M. X, lorsqu’il s’est porté caution de la société H2N, a signé une fiche de renseignements en date du 19 août 2014, sous la mention 'je certifie sur l’honneur que les renseignements ci-dessus indiqués sont exacts et complets, notamment en ce qui concerne mon patrimoine, mes revenus et mes charges personnelles' aux termes de laquelle il a déclaré :

— être marié sous le régime de la communauté et avoir deux enfants à charge,

— être propriétaire avec son épouse de sa résidence principale acquise en 2008, estimée à 220 000 euros, au moyen d’un emprunt sur lequel il reste dû 185 000 euros, soit une valeur nette de 35 000 euros,

— percevoir des revenus annuels de 16 800 euros et son épouse de 28 000 euros,

— supporter des charges annuelles de remboursement du prêt immobilier de 12 000 euros.

Contrairement à ce que soutient la banque, ni les rémunérations de M. X en qualité de gérant ni les dividendes en qualité d’associé de la société H2N, qui sont des revenus escomptés de l’opération cautionnée, ne peuvent être pris en considération.

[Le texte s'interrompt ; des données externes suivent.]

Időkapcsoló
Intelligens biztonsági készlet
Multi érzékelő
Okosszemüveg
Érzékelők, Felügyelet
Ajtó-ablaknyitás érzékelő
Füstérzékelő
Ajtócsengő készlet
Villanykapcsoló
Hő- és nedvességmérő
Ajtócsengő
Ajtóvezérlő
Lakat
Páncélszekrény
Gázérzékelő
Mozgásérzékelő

Il apparaît ainsi qu’au moment de leur souscription les deux engagements de caution signés le même jour par M. X à hauteur de la somme totale de 97 500 euros étaient manifestement disproportionnés à ses biens et revenus et à ceux de la communauté.

La banque, qui inverse la charge de la preuve, n’établit pas qu’au moment où elle l’a appelé pour un montant de 70 227,70 euros, le 22 mars 2018, le patrimoine de M. X lui permettait de faire face à son obligation.

Elle ne peut donc se prévaloir des engagements de caution souscrits par M. X en garantie des prêts consentis à la société H2N et doit être déboutée de ses demandes.

Il convient en conséquence d’infirmer le jugement en ce qu’il a fait droit aux demandes de la banque et à la demande subsidiaire de M. X formée à l’encontre de MM. Z et A ainsi qu’à l’appel en garantie formé par M. H I à l’encontre de M. Z, devenus sans objet.

PAR CES MOTIFS,

La cour, statuant par défaut,

Déclare l’appel de M. X recevable,

Infirme le jugement sauf en ce qu’il a rejeté la demande de M. X d’annulation des actes de cautionnement,

Statuant de nouveau des chefs infirmés,

Déboute la Banque populaire rives de Paris de ses demandes,

Condamne la Banque populaire rives de Paris aux dépens de première instance et d’appel,

Rejette les demandes formées au titre de l’article 700 du code de procédure civile,

Déboute les parties pour le surplus.

Prononcé publiquement par mise à disposition de l’arrêt au greffe de la cour, les parties en ayant été préalablement avisées dans les conditions prévues au deuxième alinéa de l’article 450 du code de procédure civile.

Signé par Madame Sophie VALAY-BRIERE, Présidente et par Madame Sabine NOLIN, Greffier, auquel la minute de la décision a été remise par le magistrat signataire.